À consulter ici également : “L’accaparement des richesses se double maintenant d’un accaparement du politique”
« En 2015, 62 personnes possédaient à elles seules les mêmes richesses que 3,5 milliards de personnes (soit la moitié la plus pauvre de l'humanité), contre 388 personnes en 2010 », rappelle le dernier rapport Oxfam sur les inégalités, publié le 18 janvier. Ces 62 milliardaires ont vu leur fortune augmenter à la vitesse de la lumière : + 44 % entre 2010 et 2015, soit une hausse de 542 milliards de dollars. Leur fortune cumulée représente désormais 1 760 milliards de dollars. Dans le même temps, « les richesses de la moitié la plus pauvre de l'humanité ont diminué de plus de mille milliards de dollars au cours de la même période, soit une chute de 41 % », souligne Oxfam.
Ce 1 % constitue désormais un monde à part. Il a ses conseils, ses avocats, ses gestionnaires de fortune. Toute une industrie fiscale, comptable, juridique s’est organisée autour d’eux pour les aider à recycler les fortunes dans les paradis fiscaux, à échapper par tous les moyens à l’impôt, à ne pas participer à l’intérêt général. D’après les estimations de l’économiste Gabriel Zucman, 7 600 milliards de dollars sont détenus sur des comptes offshores par des particuliers. Parmi les mesures à prendre, Oxfam estime qu’il est urgent d’en finir avec les paradis fiscaux et d’élaborer une harmonisation de la fiscalité au niveau mondial pour les multinationales.
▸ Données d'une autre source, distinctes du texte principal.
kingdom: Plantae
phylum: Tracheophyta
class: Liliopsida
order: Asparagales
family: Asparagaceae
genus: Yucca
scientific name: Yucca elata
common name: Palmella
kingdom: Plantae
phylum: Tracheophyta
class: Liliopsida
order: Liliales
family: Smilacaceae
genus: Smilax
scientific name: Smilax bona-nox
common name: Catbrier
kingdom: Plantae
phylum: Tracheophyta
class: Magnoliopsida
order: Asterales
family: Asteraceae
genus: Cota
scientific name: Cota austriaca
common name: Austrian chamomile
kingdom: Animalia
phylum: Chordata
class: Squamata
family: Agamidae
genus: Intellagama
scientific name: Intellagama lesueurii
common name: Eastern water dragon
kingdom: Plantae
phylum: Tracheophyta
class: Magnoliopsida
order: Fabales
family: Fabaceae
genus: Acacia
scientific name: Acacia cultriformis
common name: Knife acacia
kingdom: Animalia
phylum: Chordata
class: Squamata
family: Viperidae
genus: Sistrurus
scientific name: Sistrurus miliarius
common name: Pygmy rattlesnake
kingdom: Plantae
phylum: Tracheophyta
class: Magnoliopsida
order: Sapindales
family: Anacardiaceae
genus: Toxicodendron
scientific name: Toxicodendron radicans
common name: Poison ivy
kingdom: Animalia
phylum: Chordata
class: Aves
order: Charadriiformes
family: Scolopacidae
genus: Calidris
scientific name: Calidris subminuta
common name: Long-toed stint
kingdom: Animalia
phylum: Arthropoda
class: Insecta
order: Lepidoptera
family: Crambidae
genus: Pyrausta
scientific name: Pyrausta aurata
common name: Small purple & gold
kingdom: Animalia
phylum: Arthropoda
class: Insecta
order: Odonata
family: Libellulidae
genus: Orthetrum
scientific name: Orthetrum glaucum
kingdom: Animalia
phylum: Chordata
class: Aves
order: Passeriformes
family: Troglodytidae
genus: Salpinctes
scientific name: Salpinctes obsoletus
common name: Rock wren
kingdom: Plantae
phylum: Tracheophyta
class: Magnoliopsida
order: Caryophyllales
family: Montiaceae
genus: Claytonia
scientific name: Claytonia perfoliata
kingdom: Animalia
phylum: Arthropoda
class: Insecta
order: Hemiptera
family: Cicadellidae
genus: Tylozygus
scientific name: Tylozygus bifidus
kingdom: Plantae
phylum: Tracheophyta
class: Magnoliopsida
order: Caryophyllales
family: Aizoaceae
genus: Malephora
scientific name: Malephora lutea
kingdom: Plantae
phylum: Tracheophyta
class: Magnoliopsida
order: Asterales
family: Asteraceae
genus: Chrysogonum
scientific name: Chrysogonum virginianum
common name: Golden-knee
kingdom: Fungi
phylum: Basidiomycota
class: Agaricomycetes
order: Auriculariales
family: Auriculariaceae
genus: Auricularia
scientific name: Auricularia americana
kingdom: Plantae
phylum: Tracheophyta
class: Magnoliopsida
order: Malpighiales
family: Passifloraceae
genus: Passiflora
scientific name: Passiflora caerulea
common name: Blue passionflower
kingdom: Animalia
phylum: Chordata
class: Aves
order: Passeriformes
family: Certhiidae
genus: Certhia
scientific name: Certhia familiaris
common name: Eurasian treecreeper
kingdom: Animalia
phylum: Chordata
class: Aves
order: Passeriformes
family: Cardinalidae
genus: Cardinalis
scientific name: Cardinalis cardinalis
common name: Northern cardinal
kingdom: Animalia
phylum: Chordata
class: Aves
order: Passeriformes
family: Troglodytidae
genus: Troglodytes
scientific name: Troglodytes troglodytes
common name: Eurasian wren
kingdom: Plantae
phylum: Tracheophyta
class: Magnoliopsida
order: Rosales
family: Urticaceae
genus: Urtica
Si les riches veillent avec un soin particulier à ne pas être mis à contribution par la société, ils sont tout aussi attentifs à se tenir très près du pouvoir. L’accaparement des richesses se double maintenant d’un accaparement du politique. Par tous les moyens, ils cherchent à influencer la loi, les textes, les décisions en leur faveur, dans leur seul intérêt. Les sommes investies par les groupes sont gigantesques pour obtenir la bonne décision : plus de 400 millions de dollars pour le secteur financier, plus de 200 millions de dollars pour l’industrie pharmaceutique sont dépensés chaque année en action de lobbying rien qu’aux États-Unis.
« La concentration du pouvoir économique ne fait que servir davantage les intérêts de ces mêmes secteurs d'activité, entreprises et particuliers, en créant un cercle vicieux et injuste qui pérennise et renforce le contrôle des marchés et des ressources économiques par une élite au détriment d'autrui », accuse Oxfam qui dénonce une économie au service des 1 %.Ceux-ci obtiennent des pouvoirs économiques, des passe-droits, des fortunes sans rapport avec leur mérite. « Il n’est pas toujours nécessaire de procéder à de lourds investissements en matière de travail, d’efforts et de créativité pour obtenir des retours lucratifs et se hisser à une position de puissance et d'avantage économique. En fait, il arrive que la création de revenus et de richesses soit presque intégralement déconnectée de toute productivité ou valeur ajoutée », insiste l’ONG.